Lee Jackson has covered Wall Street analysts' equity and debt research and equity strategy daily for 24/7 Wall St. since 2012. His broad and diverse career, which included a stint as the creative services director at the NBC affiliate in Austin, Texas, gives him unique insight into the financial industry and world.

Lee Jackson's journey in the financial industry spans over 30 years, with nearly two decades as an institutional equity salesperson at Bear Stearns, Lehman Brothers, and Morgan Stanley. His career was marked by his presence on the sell side during pivotal Wall Street events, from the dot.com rise and bubble to the Long Term Capital Management debacle, 9/11, and the Great Recession of 2008. This is a testament to his resilience and adaptability in the face of market volatility.
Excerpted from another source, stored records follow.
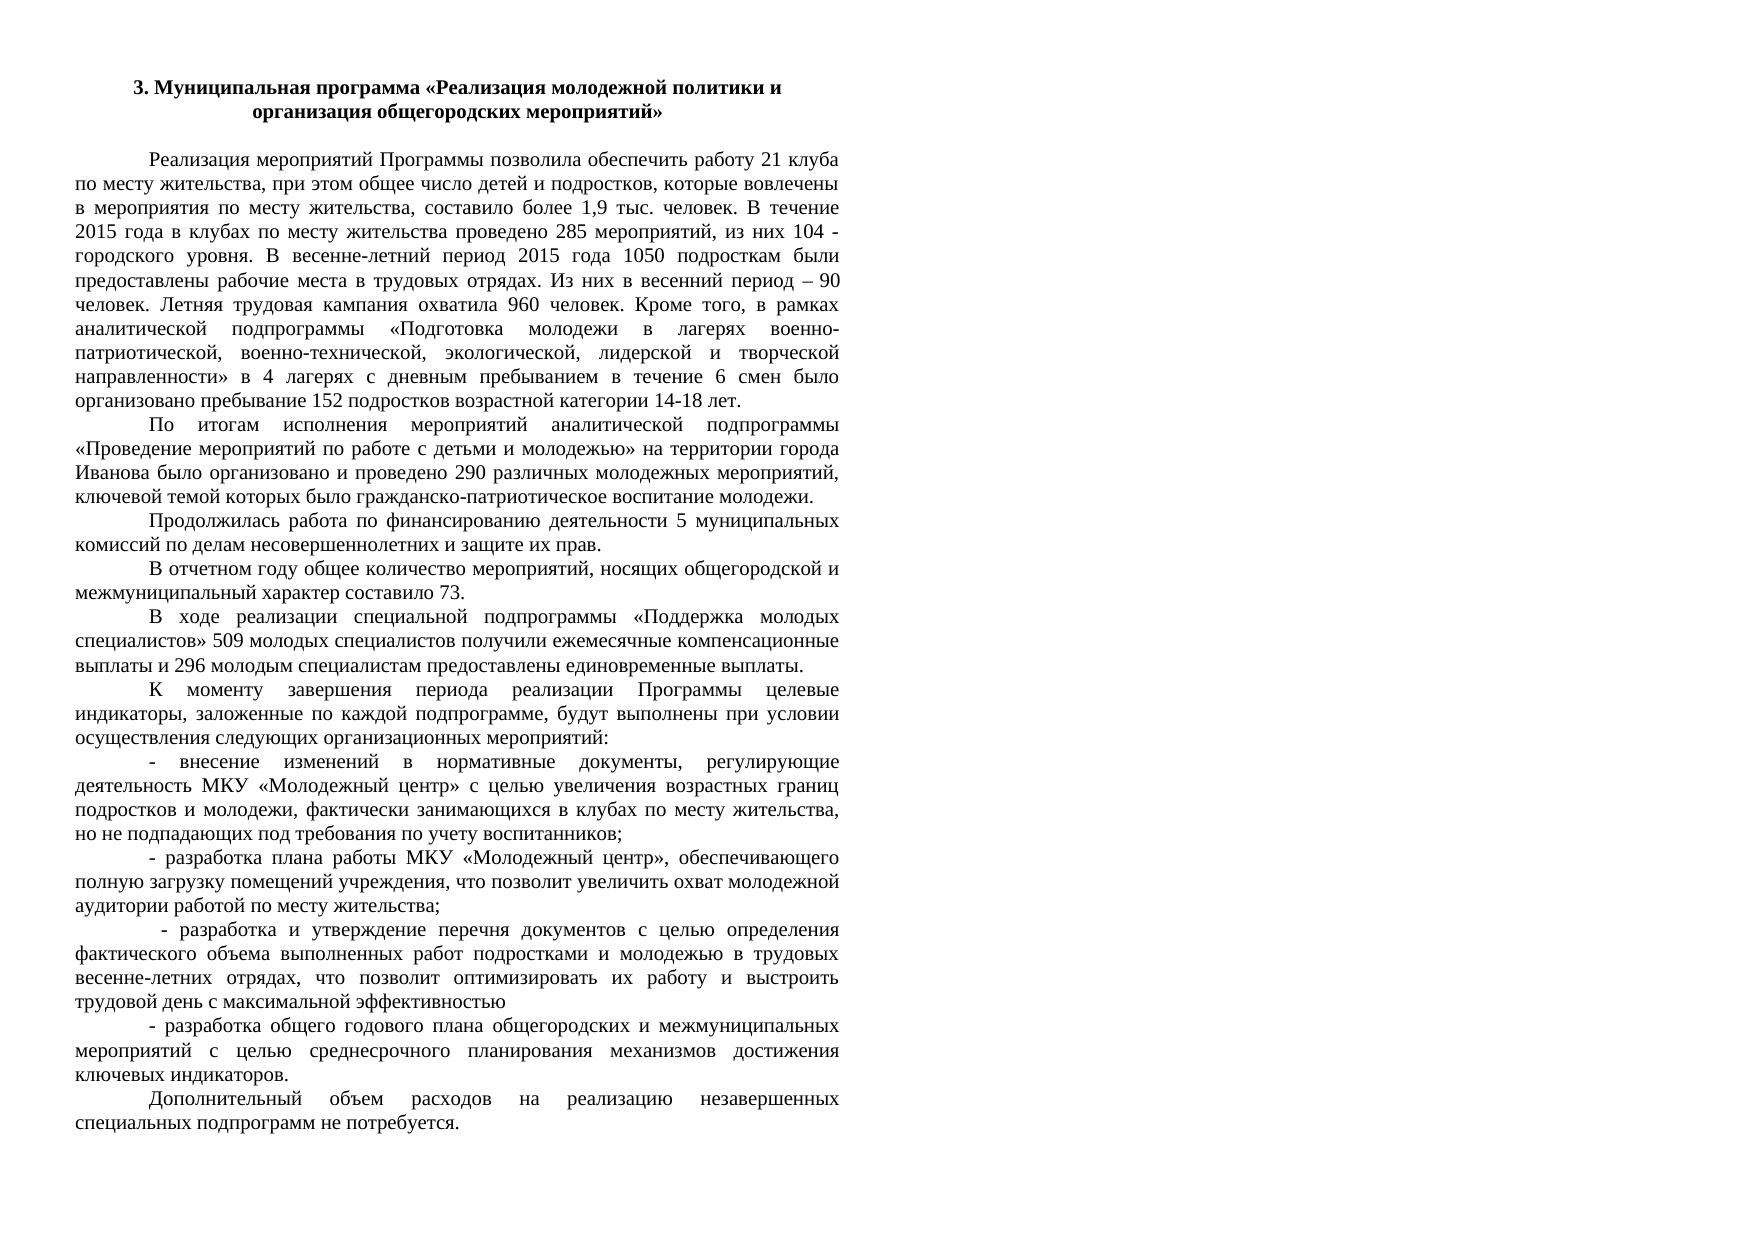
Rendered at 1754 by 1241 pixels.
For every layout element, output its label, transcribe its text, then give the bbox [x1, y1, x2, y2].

text В отчетном году общее количество мероприятий, носящих общегородской и межмуниципальный характер составило 73. [75, 556, 840, 604]
text - разработка общего годового плана общегородских и межмуниципальных мероприятий с целью среднесрочного планирования механизмов достижения ключевых индикаторов. [75, 1013, 840, 1086]
text - внесение изменений в нормативные документы, регулирующие деятельность МКУ «Молодежный центр» с целью увеличения возрастных границ подростков и молодежи, фактически занимающихся в клубах по месту жительства, но не подпадающих под требования по учету воспитанников; [75, 749, 840, 845]
text Реализация мероприятий Программы позволила обеспечить работу 21 клуба по месту жительства, при этом общее число детей и подростков, которые вовлечены в мероприятия по месту жительства, составило более 1,9 тыс. человек. В течение 2015 года в клубах по месту жительства проведено 285 мероприятий, из них 104 - городского уровня. В весенне-летний период 2015 года 1050 подросткам были предоставлены рабочие места в трудовых отрядах. Из них в весенний период – 90 человек. Летняя трудовая кампания охватила 960 человек. Кроме того, в рамках аналитической подпрограммы «Подготовка молодежи в лагерях военно-патриотической, военно-технической, экологической, лидерской и творческой направленности» в 4 лагерях с дневным пребыванием в течение 6 смен было организовано пребывание 152 подростков возрастной категории 14-18 лет. [75, 147, 840, 412]
text Продолжилась работа по финансированию деятельности 5 муниципальных комиссий по делам несовершеннолетних и защите их прав. [75, 508, 840, 556]
text - разработка плана работы МКУ «Молодежный центр», обеспечивающего полную загрузку помещений учреждения, что позволит увеличить охват молодежной аудитории работой по месту жительства; [75, 845, 840, 917]
text В ходе реализации специальной подпрограммы «Поддержка молодых специалистов» 509 молодых специалистов получили ежемесячные компенсационные выплаты и 296 молодым специалистам предоставлены единовременные выплаты. [75, 604, 840, 677]
text К моменту завершения периода реализации Программы целевые индикаторы, заложенные по каждой подпрограмме, будут выполнены при условии осуществления следующих организационных мероприятий: [75, 677, 840, 749]
text Дополнительный объем расходов на реализацию незавершенных специальных подпрограмм не потребуется. [75, 1086, 840, 1134]
text По итогам исполнения мероприятий аналитической подпрограммы «Проведение мероприятий по работе с детьми и молодежью» на территории города Иванова было организовано и проведено 290 различных молодежных мероприятий, ключевой темой которых было гражданско-патриотическое воспитание молодежи. [75, 412, 840, 508]
text 3. Муниципальная программа «Реализация молодежной политики и организация общегородских мероприятий» [75, 75, 840, 123]
text - разработка и утверждение перечня документов с целью определения фактического объема выполненных работ подростками и молодежью в трудовых весенне-летних отрядах, что позволит оптимизировать их работу и выстроить трудовой день с максимальной эффективностью [75, 917, 840, 1013]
Lee Jackson’s practical financial industry experience, acquired from a career at some of the biggest banks and brokerage firms, is complemented by a lifetime of writing on various platforms. This unique combination allows him to shed light on the intricacies and workings of Wall Street in a way that only someone with deep insider experience and knowledge can. Moreover, his extensive network across Wall Street continues to provide direct access for him and 24/7 Wall St., a privilege few firms enjoy.

Since 2012, Jackson’s work for 24/7 Wall St. has been featured in Barron’s, Yahoo Finance, MarketWatch, Business Insider, TradingView, Real Money, The Street, Seeking Alpha, Benzinga, and other media outlets. He attended the prestigious Cranbrook Schools in Bloomfield Hills, Michigan, and has a degree in broadcasting from the Specs Howard School of Media Arts.